Low-level C++ API bindings

Low level module containing Sip bindings of Anatomist C++ API.

Introduction

This module is mostly bindings to the C++ library of Anatomist. A few classes have been slightly modified or rewritten, either to hide garbage or to appear more pythonic.

For typical use, this module will not be called directly but throught general API. But it can be needed for using advanced features.

The main entry point is the Anatomist class which must be instantiated before any operation can be performed.

>>> import anatomist.cpp as anatomist
>>> a = anatomist.Anatomist()

Note that instantiating Anatomist also instantiates the Qt QApplication, but does not run the Qt event loop, so python interactive shells are still accessible after that operation, but the GUI is frozen until the event loop is executed, using the following PyQt code:

>>> # from PyQt4 import Qt
>>> # or, to switch to the correct Qt implementation and bindings (Qt4/Qt5)
>>> from soma.qt_gui.qt_backend import Qt
>>> Qt.qApp.exec_loop()

but then the loop does not return until the GUI application is over, so you should start it at the end of your code.

Another comfortable alternative to the GUI loop problem in interactive python shells is to use IPython with the option --gui=qt: IPython is an interactive python shell with many improvements, and which can run in a different thread than the GUI, so that the GUI can run without hanging the shell.

Contrarily to the Qt application, Anatomist can be instantiated multiple times (it is not a singleton, but contains a singleton).

In addition to providing bindings to the Anatomist C++ API, the anatomist module also loads some python modules in anatomist: every python module found in the following locations are loaded:

os.path.join(str(anatomist.Anatomist().anatomistSharedPath()), 'python_plugins')
os.path.join(str(anatomist.Anatomist().anatomistHomePath()), 'python_plugins')

Main concepts

There are many pieces in Anatomist library, but a few are really needed to begin with.

  • the Anatomist application, the L{Anatomist} class instance, is responsible for many global variables, the application state, and the startup procedure (including plugins loading). The application is used internally in many functions.
  • objects: AObject class and subclasses
  • windows: AWindow class and subclasses
  • the commands processor: a singleton Processor instance obtained via the application: Anatomist.theProcessor(). The processor is a commands interpreter for the rudimentary language of Anatomist. It is also responsible of saving every command executed in the history file $HOME/.anatomist/history.ana so most of the session can be replayed. Many operations are done via commands and the processor: creating windows, loading objects, displaying them, etc. so this element is probably the most important part of Anatomist.
  • conversions between AIMS object and Anatomist objects: AObjectConverter is here to perform this task.
class anatomist.cpp.AObjectConverter

Aims / Anatomist objects converter

Only two static methods are useful in this class:

  • AObjectConverter.anatomist() converts an AIMS (or possibly other) object into an Anatomist object (AObject subclass), if possible
  • AObjectConverter.aims() converts an Anatomist object to an AIMS object, if possible

Conversions are generally done by wrapping or embedding, or by extracting a reference to an internal object, so objects data are genrally shared between the AIMS and the Anatomist objects layers. This allows internal modification of Anatomist objects data.
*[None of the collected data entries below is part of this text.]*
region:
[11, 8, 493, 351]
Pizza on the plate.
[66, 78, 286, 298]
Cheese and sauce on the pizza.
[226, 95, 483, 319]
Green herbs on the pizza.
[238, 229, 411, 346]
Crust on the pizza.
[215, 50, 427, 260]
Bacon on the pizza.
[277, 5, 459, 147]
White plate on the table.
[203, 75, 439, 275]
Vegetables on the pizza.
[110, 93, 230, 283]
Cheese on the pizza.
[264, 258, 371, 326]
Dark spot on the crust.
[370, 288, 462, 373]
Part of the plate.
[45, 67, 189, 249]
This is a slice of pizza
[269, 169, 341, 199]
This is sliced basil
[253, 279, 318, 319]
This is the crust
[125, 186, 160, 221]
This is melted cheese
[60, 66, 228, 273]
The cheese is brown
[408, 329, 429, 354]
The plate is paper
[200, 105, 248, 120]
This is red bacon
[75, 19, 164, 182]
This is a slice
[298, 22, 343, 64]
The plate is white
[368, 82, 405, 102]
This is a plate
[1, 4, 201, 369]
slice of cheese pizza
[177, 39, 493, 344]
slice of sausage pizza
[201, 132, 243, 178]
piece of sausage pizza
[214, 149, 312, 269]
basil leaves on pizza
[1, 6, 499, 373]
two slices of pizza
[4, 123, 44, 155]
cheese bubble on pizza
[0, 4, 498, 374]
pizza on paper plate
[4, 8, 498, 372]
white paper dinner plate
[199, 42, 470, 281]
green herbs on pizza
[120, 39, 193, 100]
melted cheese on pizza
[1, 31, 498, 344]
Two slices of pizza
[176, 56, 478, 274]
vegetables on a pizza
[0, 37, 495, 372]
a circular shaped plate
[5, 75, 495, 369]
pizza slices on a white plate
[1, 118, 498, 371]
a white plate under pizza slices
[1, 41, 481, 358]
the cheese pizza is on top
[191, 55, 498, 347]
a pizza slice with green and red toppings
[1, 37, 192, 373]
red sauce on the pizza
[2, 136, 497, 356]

After a modification through the Aims (lower level) layer API, modification notification must be issued to the Anatomist layer to update the display of the object in Anatomist. This is generally done via the AObject.setChanged() and AObject.notifyObservers() methods.

class anatomist.cpp.Anatomist(*args)[source]

Anatomist class: entry point to anatomist

class anatomist.cpp.Command

Commands are the execution units of the Processor.

Commands are used as subclasses of Command. They can be built either on the fly by the programmer, or using the commands factory via the Processor.execute() function.

Never call Command.execute() or Command.doit() directly: only the processor will do so. Once built, a command must always be executed by the processor:

>>> a = anatomist.Anatomist()
>>> c = anatomist.CreateWindowCommand('Axial')
>>> a.theProcessor().execute(c)

But in any case there is a more handy shortcut in the higher-level API: anatomist.base.Anatomist.execute()

Comamnds can be subclassed in Python. To be valid, a new command must define at least the name() and doit() methods. doit() will actually do the execution and your program may make it do anything. Later, read() and write() should also be redefined to allow proper IO for this command (when the commands IO and factory are exported from C++ to python).

Command.doit() receives no parameters (apart from self). All execution arguments must be set in the command itself upon construction (either by the constructor or by setting some instance variables).

One important parameter which a command would often use is the CommandContext, which specifies some IO streams for output printing and communication with external programs, and an identifiers set used to name and identify objects (in a general meaning: including windows etc.) through this IO streams.